Inaugural Centromere Biology Gordon Conference: Beth Sullivan
As part of its mission to encourage engagement within the genetics community, PLOS Genetics is sponsoring a number of conferences and meetings this year. In order to raise awareness about these conferences and the researchers who attend them we are featuring a number of these conferences on Biologue, with posts written by the organizers or PLOS Genetics editors who are involved.
The next of these conferences is the Centromere Biology Gordon Conference, which takes place in Waltham, Massachusetts between the 27th of July and the 1st of August. Beth Sullivan, PLOS Genetics editor, says a few words about the conference and why she finds it exciting.
I’m Beth Sullivan, an Associate Editor for PLOS Genetics, and an Associate Professor of Molecular Genetics and Microbiology at Duke University in Durham, North Carolina, USA.
My lab’s research focuses on the centromere, a region of the chromosome that is required to faithfully pass on genetic information during each cell division. Research over the past three decades has indicated that in most organisms, both DNA sequence and sequence-independent factors define a centromere. Recent efforts have focused on the biology of a specific centromere protein called CENP-A. Many in the field are studying the structure of CENP-A protein complexes and how CENP-A is incorporated and maintained at centromeres. However, there is much more to centromeres than just CENP-A.
Conference Chair Rachel O’Neill (University of Connecticut, Storrs) and I are organizing the inaugural Centromere Biology Gordon Research Conference (GRC) to be held at Bentley University in Waltham, MA on July 27 – August 1, 2014.
For the past 25 years, the centromere community has grown steadily, encompassing many areas of centromere biology including genomics, epigenetics, chromosome engineering, and comparative genetics. Despite this increase in depth, there have been few meetings dedicated exclusively to topics in centromere structure and function.
Rachel O’Neill and I have been colleagues, friends, and collaborators for several years now. In early May 2012, we attended an editorial board meeting at Woods Hole, and amongst our conversations about running, shoes, and science, we found ourselves lamenting that the centromere field lacked a meeting in the U.S. that included a spectrum of speakers that represented the diverse areas of centromere research. We touched base with several colleagues in the centromere field, primarily to gauge if there was interest in a U.S.-based meeting. The answer was a resounding yes! Two weeks later, we submitted an application for a new GRC, and thanks to the support of several heavy-hitters in the field, we successfully joined the prestigious GRC portfolio.

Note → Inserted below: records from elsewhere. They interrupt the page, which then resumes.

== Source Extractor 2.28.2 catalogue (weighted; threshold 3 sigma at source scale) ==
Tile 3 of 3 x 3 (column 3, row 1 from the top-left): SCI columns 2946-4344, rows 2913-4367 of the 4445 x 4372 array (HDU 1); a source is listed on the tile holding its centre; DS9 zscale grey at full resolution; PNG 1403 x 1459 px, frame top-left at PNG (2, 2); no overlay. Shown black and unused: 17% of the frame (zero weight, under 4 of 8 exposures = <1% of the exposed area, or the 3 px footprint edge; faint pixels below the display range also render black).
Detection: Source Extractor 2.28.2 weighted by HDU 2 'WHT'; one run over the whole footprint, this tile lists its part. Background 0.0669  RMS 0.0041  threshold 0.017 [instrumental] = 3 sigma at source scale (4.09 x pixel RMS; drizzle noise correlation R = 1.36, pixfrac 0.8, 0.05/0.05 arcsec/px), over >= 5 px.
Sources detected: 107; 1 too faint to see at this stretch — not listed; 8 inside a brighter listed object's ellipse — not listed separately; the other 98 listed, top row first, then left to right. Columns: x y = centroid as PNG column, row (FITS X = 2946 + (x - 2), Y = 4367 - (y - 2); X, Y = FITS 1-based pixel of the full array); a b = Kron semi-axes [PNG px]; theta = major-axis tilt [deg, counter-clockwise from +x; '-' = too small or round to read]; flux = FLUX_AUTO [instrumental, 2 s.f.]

Our goal for this meeting is to bring together U.S. centromere researchers, as well as those from around the world to present unpublished research on mechanisms of centromere biology, and to identify new and collaborative areas of study. Attendees and speakers are coming from as far away as India, Japan, Hong Kong, and Australia. Because so many other conferences are dominated by “the big names” in the field, Rachel and I wanted the Centromere Gordon conference to represent the diversity in the centromere field, both in topics and investigator status. We hope this conference will especially provide a forum to highlight research from trainee (graduate students and postdocs), junior investigators, and under-represented groups.
The conference program includes 9 sessions focused on topics that include the emerging area of centromere genomics, centromere organization and dynamics, CENP-A nucleosome dynamics and structure, coordination of centromeric domains, centromere-kinetochore interactions, synthetic/de novo/ectopic centromeres, centromeric RNAs and transcription, centromere evolution, and variant centromeres. The meeting begins and ends with keynote talks by two prominent leaders in the field, Steven Henikoff (HHMI, Fred Hutchinson Cancer Research Center) and William Earnshaw (Wellcome Trust Center for Cell Biology, University of Edinburgh). These two well-respected scientists epitomize different ends of the centromere biology spectrum, and their talks will serve to emphasize the research diversity within the field.
Defining genomic and epigenetic aspects of centromere function remains a primary goal of my lab’s research. As a graduate student at Case Western Reserve University, I studied Robertsonian translocations, and I still maintain a deep interest in dicentric chromosomes – i.e. those with two centromeres. In the late 1930s, Barbara McClintock first described the unstable behavior of dicentric chromosomes in maize. However, dicentric human chromosomes, which occur naturally at a frequency of one in 1000 livebirths, are quite stable, and are even transmitted through meiosis (i.e. parent to child). This is because they undergo centromere inactivation or suppression. How and when centromere inactivation occurs after dicentric formation is unclear, and is a question I hope to understand before my time in science is over. The fact that other scientists who also want to discuss and understand this biological problem will be gathered in a few weeks at the Centromere Biology GRC is something I eagerly anticipate.
Rachel and I are extremely appreciative that PLOS Genetics, a premier journal publishing excellent and cutting-edge science, is a sponsor of this new research conference. We hope that attendees of the Centromere Biology GRC will leave the meeting with fresh questions about centromeres, innovative ideas to tackle those questions, and beneficial new collaborations. At the very least, we hope everyone will return to the lab with a new or rejuvenated enthusiasm for centromere biology.